- [REQUIRED TASK]:
Please render all the data below as a Markdown table with the columns Row and Line, giving each non-blank line its own numbered row. Leave the pictures out.
►
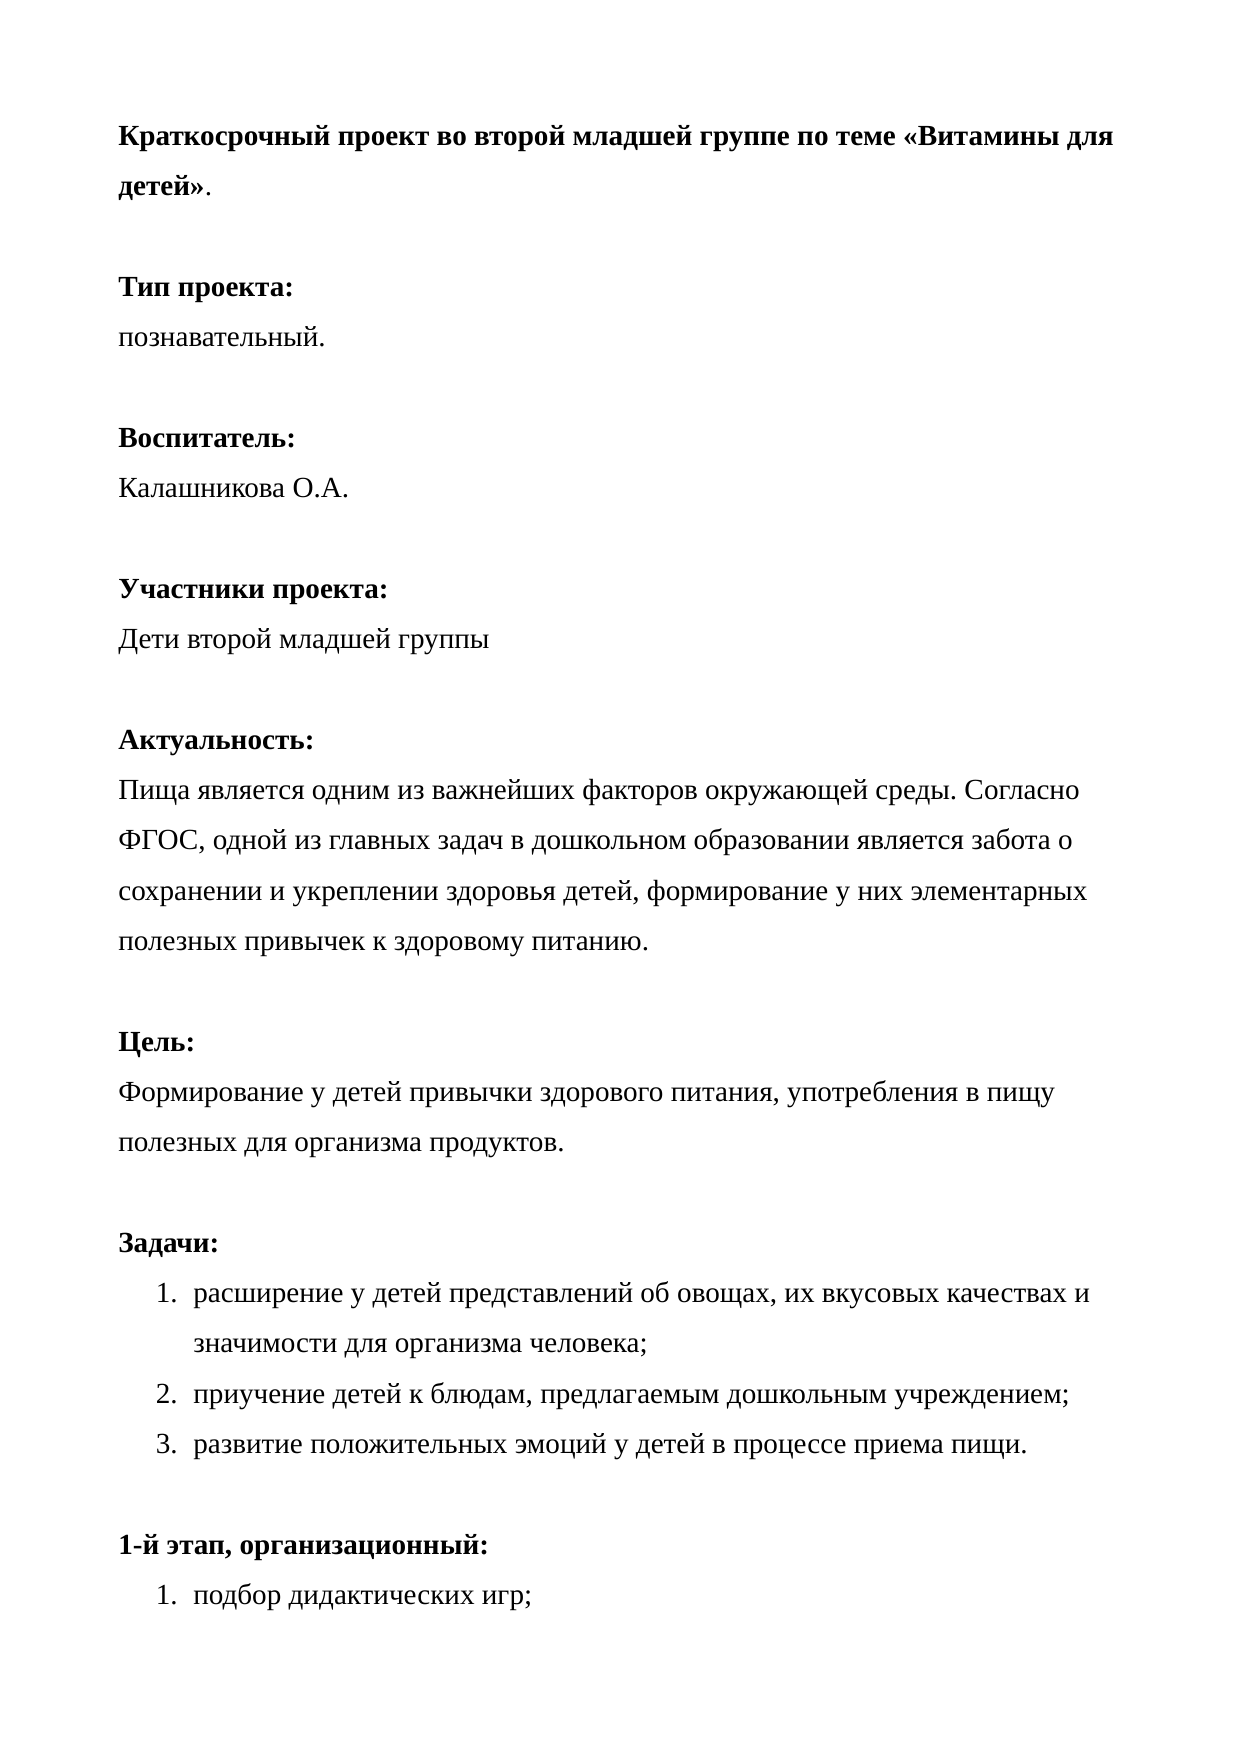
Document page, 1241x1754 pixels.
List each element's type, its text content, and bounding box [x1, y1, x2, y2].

text познавательный. [118, 319, 1122, 353]
text Дети второй младшей группы [118, 621, 1122, 655]
text Цель: [118, 1024, 1122, 1057]
list приучение детей к блюдам, предлагаемым дошкольным учреждением; [156, 1376, 1122, 1409]
text Участники проекта: [118, 571, 1122, 604]
text Пища является одним из важнейших факторов окружающей среды. Согласно ФГОС, одной из главных задач в дошкольном образовании является забота о сохранении и укреплении здоровья детей, формирование у них элементарных полезных привычек к здоровому питанию. [118, 772, 1122, 957]
text Краткосрочный проект во второй младшей группе по теме «Витамины для детей». [118, 118, 1122, 202]
text Задачи: [118, 1225, 1122, 1258]
text 1-й этап, организационный: [118, 1527, 1122, 1560]
text Калашникова О.А. [118, 470, 1122, 504]
list расширение у детей представлений об овощах, их вкусовых качествах и значимости для организма человека; [156, 1275, 1122, 1359]
list подбор дидактических игр; [156, 1577, 1122, 1611]
text Тип проекта: [118, 269, 1122, 303]
text Воспитатель: [118, 420, 1122, 453]
list развитие положительных эмоций у детей в процессе приема пищи. [156, 1426, 1122, 1460]
text Формирование у детей привычки здорового питания, употребления в пищу полезных для организма продуктов. [118, 1074, 1122, 1158]
text Актуальность: [118, 722, 1122, 755]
◄
- [PROBLEM SOLUTION]:
| Row | Line |
|---|---|
| 1 | Document page, 1241x1754 pixels. |
| 2 | List each element's type, its text content, and bounding box [x1, y1, x2, y2]. |
| 3 | text познавательный. [118, 319, 1122, 353] |
| 4 | text Дети второй младшей группы [118, 621, 1122, 655] |
| 5 | text Цель: [118, 1024, 1122, 1057] |
| 6 | list приучение детей к блюдам, предлагаемым дошкольным учреждением; [156, 1376, 1122, 1409] |
| 7 | text Участники проекта: [118, 571, 1122, 604] |
| 8 | text Пища является одним из важнейших факторов окружающей среды. Согласно ФГОС, одной из главных задач в дошкольном образовании является забота о сохранении и укреплении здоровья детей, формирование у них элементарных полезных привычек к здоровому питанию. [118, 772, 1122, 957] |
| 9 | text Краткосрочный проект во второй младшей группе по теме «Витамины для детей». [118, 118, 1122, 202] |
| 10 | text Задачи: [118, 1225, 1122, 1258] |
| 11 | text 1-й этап, организационный: [118, 1527, 1122, 1560] |
| 12 | text Калашникова О.А. [118, 470, 1122, 504] |
| 13 | list расширение у детей представлений об овощах, их вкусовых качествах и значимости для организма человека; [156, 1275, 1122, 1359] |
| 14 | list подбор дидактических игр; [156, 1577, 1122, 1611] |
| 15 | text Тип проекта: [118, 269, 1122, 303] |
| 16 | text Воспитатель: [118, 420, 1122, 453] |
| 17 | list развитие положительных эмоций у детей в процессе приема пищи. [156, 1426, 1122, 1460] |
| 18 | text Формирование у детей привычки здорового питания, употребления в пищу полезных для организма продуктов. [118, 1074, 1122, 1158] |
| 19 | text Актуальность: [118, 722, 1122, 755] |